Il comprenait que c’était fini, qu’il n’y avait plus d’espoir, qu’il n’épouserait pas sa négresse ; elle aussi le comprenait ; et ils se mirent à pleurer tous les deux en approchant de la ferme. Dès qu’ils y furent revenus, elle ôta de nouveau sa robe pour aider la mère à faire sa besogne ; elle la suivit partout, à la laiterie, à l’étable, au poulailler, prenant la plus grosse part, répétant sans cesse : « Laissez-moi faire, Madame Boitelle », si bien que le soir venu, la vieille, touchée et inexorable, dit à son fils : « C’est une brave fille tout de même. C’est dommage qu’elle soit si noire, mais vrai, alle l’est trop. J’pourrais pas m’y faire, faut qu’alle r’tourne, alle est trop noire. »

Et le fils Boitelle dit à sa bonne amie :

— Alle n’veut point, alle te trouve trop noire. Faut r’tourner. Je t’aconduirai jusqu’au chemin de fer. N’importe, t’éluge point. J’vas leur y parler quand tu seras partie.

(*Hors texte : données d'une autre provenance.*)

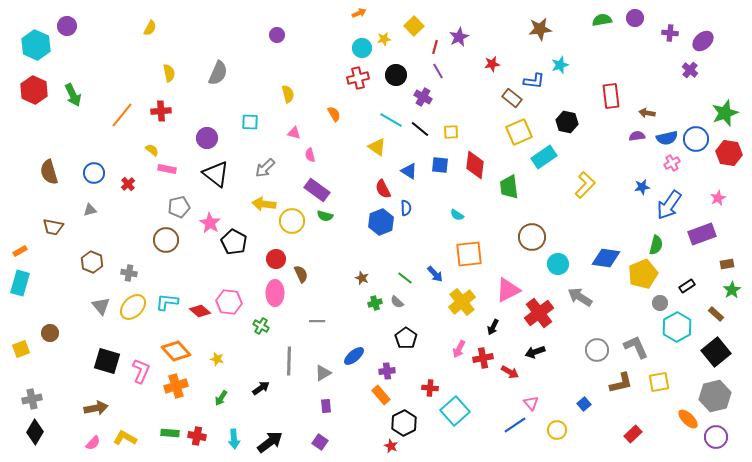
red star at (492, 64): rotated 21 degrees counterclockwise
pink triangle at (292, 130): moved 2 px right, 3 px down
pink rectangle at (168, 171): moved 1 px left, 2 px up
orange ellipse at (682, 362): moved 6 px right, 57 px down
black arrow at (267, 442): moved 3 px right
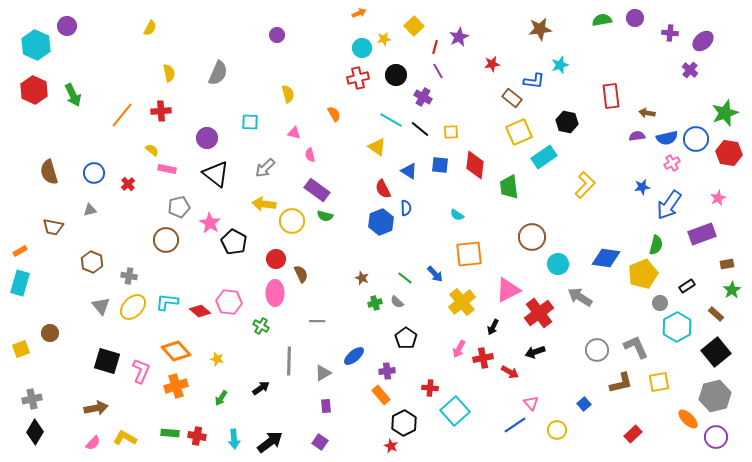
gray cross at (129, 273): moved 3 px down
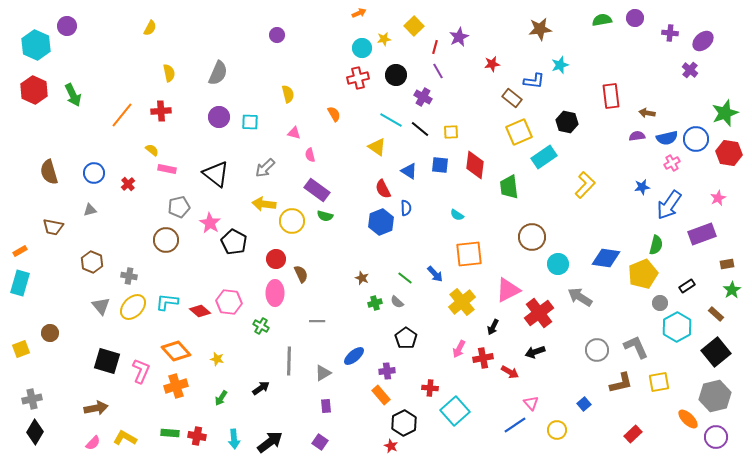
purple circle at (207, 138): moved 12 px right, 21 px up
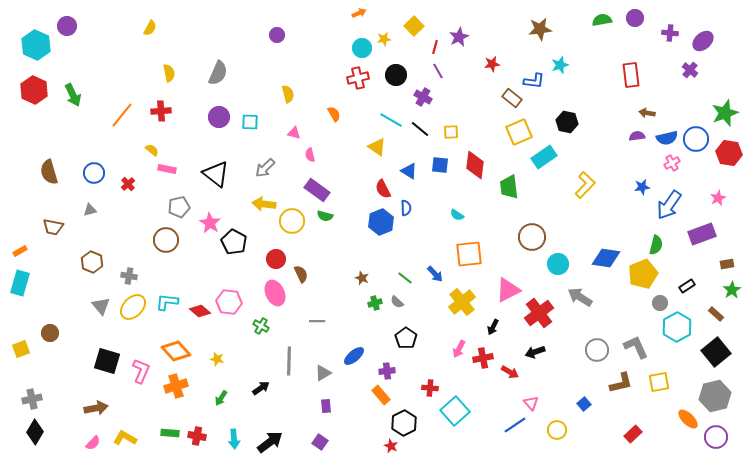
red rectangle at (611, 96): moved 20 px right, 21 px up
pink ellipse at (275, 293): rotated 25 degrees counterclockwise
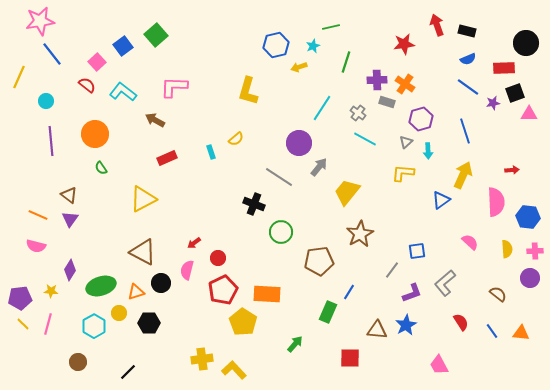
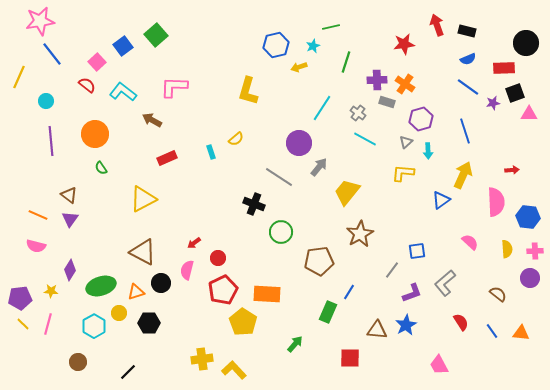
brown arrow at (155, 120): moved 3 px left
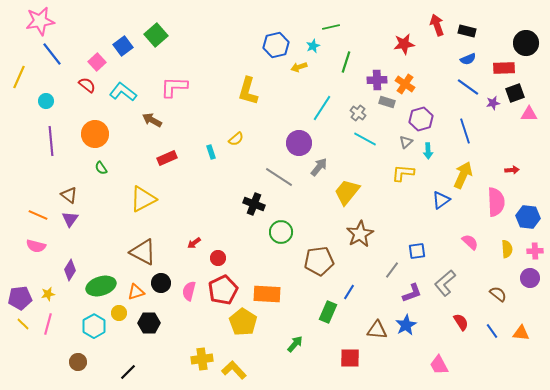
pink semicircle at (187, 270): moved 2 px right, 21 px down
yellow star at (51, 291): moved 3 px left, 3 px down; rotated 16 degrees counterclockwise
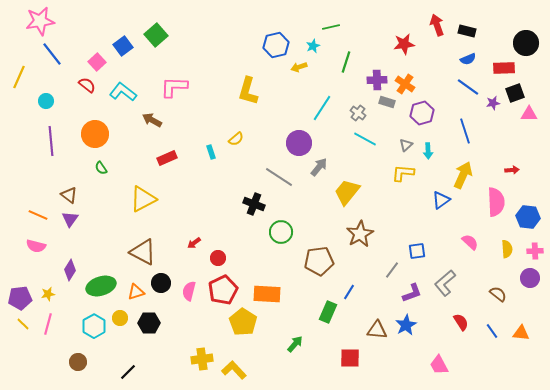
purple hexagon at (421, 119): moved 1 px right, 6 px up
gray triangle at (406, 142): moved 3 px down
yellow circle at (119, 313): moved 1 px right, 5 px down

Il la conduisit donc à la gare en lui donnant encore espoir, et après l’avoir embrassée, la fit monter dans le convoi qu’il regarda s’éloigner avec des yeux bouffis par les pleurs.

Il eut beau implorer les vieux, ils ne consentirent jamais.

Et quand il avait conté cette histoire que tout le pays connaissait, Antoine Boitelle ajoutait toujours :

— À partir de ça, j’ai eu de cœur à rien, à rien. Aucun métier ne m’allait pu, et j’sieus devenu ce que j’sieus, un ordureux.

On lui disait :

— Vous vous êtes marié pourtant.

–Oui, et j’peux pas dire que ma femme m’a déplu pisque j’y ai fait quatorze éfants, mais c’n’est point l’autre, oh non, pour sûr, oh non ! L’autre, voyez-vous, ma négresse, alle n’avait qu’à me regarder, je me sentais comme transporté…

L’ordonnance

Le cimetière plein d’officiers avait l’air d’un champ fleuri. Les képis et les culottes rouges, les galons et les boutons d’or, les sabres, les aiguillettes de l’état-major, les brandebourgs des chasseurs et des hussards passaient au milieu des tombes dont les croix blanches ou noires ouvraient leurs bras lamentables, leurs bras de fer, de marbre ou de bois, sur le peuple disparu des morts.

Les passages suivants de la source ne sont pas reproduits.